I think this pretty much says it all. It not only addresses the current fiasco, it also gives a black and white verification of just what lengths the Frances will go to in order to get what they want. Rockingham saved the sport, now NASCAR doesn't nned them anymore.
I hope and pray the fruit and nut crowd gets tired of racing in about three years. I pray Junior still can't win a title even with the final 10 race junk, and it as stacked in his favor as can be given his history at Talladega, Texas, and Phoenix. I hope that when the Frances come back with their tail tucked between their legs the citizens and commisioners of Darlington and Rockingham and everywhere else that gets screwed tells them to go to hell. We weren't good enough before, go race in California with your new friends.
Article is from catchfence.com. Bold print is from yours truly for emphasis. After reading it, try and tell me NASCAR doesn't make the rules up as they go. But some don't want to hear that, so it just can't be true, right?
Tradition biggest loser in deal
By Ed Hardin
Landmark News Service
Rockingham has gone the way of North Wilkesboro. And Hickory. And Bowman Gray. And Raleigh. And Asheville-Weaverville.
NASCAR has moved on again, and the state that built the sport is left choking on the dust.
The news out of Daytona is, once again, sad. We will race no more at North Carolina Motor Speedway. NASCAR will sacrifice it for a second race at Texas as a part of a convoluted settlement of a convoluted lawsuit. NCMS will be dropped from the 2005 schedule.
After 40 years of racing, the track that once helped save the sport will be left to gather sand and grass while the sport speeds off to bigger races in bigger places.
We shouldn't be surprised. We could see it coming. But it makes it no easier to realize that North Carolina, which once held races at almost 20 different NASCAR tracks, now has one.
We used to race in Greensboro and Hillsborough, Harris and Concord, High Point and Wilson, Shelby and Jacksonville. In 1958, there were 51 races on the NASCAR schedule, and 21 were raced in North Carolina. In 2005, there will be 36 races, and two will be held in North Carolina.
The next schedule will also be without one of the Darlington events, the old track finally losing out to progress and legal battles. Phoenix is expected to add a second race for the 2005 season as the sport continues a trend away from its Southern roots toward nationalism.
The official announcements will not come until later in the summer, and few people in the sport were willing to talk as the news trickled out this week. People in and around Rockingham were more than willing.
"We're mad, we're angry and we're disappointed that we weren't given a chance," Rockingham city manager Monty Crump said. "This was a done deal.
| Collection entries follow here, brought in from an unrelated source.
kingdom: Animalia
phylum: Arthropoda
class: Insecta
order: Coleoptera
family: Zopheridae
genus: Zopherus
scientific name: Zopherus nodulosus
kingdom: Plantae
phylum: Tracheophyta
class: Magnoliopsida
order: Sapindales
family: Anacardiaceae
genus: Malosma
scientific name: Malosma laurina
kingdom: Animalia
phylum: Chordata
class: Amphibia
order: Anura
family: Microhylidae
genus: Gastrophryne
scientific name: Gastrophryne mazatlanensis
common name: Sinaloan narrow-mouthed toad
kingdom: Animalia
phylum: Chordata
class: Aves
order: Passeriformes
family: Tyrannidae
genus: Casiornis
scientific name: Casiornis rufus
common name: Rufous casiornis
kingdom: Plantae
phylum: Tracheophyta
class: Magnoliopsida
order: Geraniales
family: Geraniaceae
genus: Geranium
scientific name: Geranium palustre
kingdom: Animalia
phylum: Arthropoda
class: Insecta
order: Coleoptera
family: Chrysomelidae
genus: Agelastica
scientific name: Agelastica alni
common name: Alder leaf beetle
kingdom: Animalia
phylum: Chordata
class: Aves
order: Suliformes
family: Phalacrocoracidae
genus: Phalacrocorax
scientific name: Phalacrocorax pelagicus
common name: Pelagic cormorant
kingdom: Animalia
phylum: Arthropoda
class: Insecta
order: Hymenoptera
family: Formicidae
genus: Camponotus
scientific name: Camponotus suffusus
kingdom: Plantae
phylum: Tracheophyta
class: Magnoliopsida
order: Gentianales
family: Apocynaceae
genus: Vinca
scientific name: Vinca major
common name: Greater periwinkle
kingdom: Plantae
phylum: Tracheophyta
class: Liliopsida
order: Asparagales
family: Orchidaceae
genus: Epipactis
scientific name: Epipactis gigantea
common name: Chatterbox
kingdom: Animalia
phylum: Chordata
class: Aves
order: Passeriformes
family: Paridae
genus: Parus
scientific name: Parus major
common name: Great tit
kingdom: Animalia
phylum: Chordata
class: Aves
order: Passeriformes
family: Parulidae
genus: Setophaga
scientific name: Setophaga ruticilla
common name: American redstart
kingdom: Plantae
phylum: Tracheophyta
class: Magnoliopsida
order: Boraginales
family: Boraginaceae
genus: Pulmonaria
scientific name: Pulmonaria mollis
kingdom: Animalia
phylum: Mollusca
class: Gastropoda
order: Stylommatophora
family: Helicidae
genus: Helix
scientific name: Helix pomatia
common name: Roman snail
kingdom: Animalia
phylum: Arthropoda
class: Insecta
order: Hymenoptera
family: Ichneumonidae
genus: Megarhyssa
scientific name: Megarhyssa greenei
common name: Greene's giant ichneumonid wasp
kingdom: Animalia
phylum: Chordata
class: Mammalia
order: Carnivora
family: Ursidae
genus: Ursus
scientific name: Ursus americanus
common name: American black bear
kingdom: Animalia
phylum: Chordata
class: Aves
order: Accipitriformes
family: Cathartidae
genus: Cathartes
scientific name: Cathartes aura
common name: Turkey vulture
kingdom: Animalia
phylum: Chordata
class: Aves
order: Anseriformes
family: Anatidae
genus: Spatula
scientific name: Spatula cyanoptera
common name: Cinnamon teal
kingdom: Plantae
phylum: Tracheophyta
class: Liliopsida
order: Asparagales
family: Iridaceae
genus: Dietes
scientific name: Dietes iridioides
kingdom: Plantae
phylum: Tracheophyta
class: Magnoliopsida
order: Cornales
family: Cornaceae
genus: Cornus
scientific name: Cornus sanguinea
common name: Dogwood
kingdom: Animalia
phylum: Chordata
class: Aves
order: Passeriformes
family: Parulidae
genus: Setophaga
We were set up to fail."
There's a lot of truth behind Crump's claim. The races at Rockingham could've easily been saved by moving the winter race to the summer, by adding lights and by NASCAR acknowledging that North Carolina Motor Speedway was an important part of the sport.
The founder of NASCAR, the late Bill France, believed Rockingham saved the sport in 1965.
The yet unbuilt track was scheduled to hold the final event of that season, a year that most in NASCAR remember as the worst ever. Four drivers - Fireball Roberts, Jimmy Pardue, Joe Weatherly and Billy Wade - had died in the previous year. Curtis Turner had been kicked out of the sport for trying to unionize drivers. Chrysler has boycotted the 1965 season because NASCAR had outlawed the hemi engine. And General Motors had pulled out completely.
France feared the sport itself was dying, having been reduced to an all-Ford series without its stars such as Plymouth's Richard Petty, Dodge's David Pearson, along with Junior Johnson and Fred Lorenzen, who were threatening to retire.
A flat oval in the Sandhills of North Carolina became France's opportunity to make a statement in the final race of the season and save his empire.
The story of Rockingham's construction was a major story as engineers fought the elements, a fire and a race against time to finish the project by Oct.31, 1965. The track was finished on Oct.29.
The first American 500 remains one of the most famous races in NASCAR history. France had worked behind the scenes to convince Lorenzen and Johnson to race at least once more. He worked out an arrangement for Chrysler to return with its stars. He allowed Turner to race.
Petty would win the pole and lead the first 45 laps before Marvin Panch, in the Wood Brothers No.21, took the lead. Bobby Issac, Jim Paschal, Johnson and young Cale Yarborough all led before Turner passed Yarborough with 26 laps to go on the way to his last win as a stock-car racer.
Every leader that day would end up in the stock-car racing Hall of Fame. The sport was saved.
Rockingham was the host of 78 NASCAR races, some of the best we'll ever see. Across its lifetime, the state lost all its events except those in Charlotte. The economic impact should've been enough to alert political leaders. The psychological impact should've been enough to alarm the sport's sanctioning body which owes its soul to North Carolina.
The sale of North Carolina Motor Speedway is now on the schedule. NASCAR sold its soul a long time ago.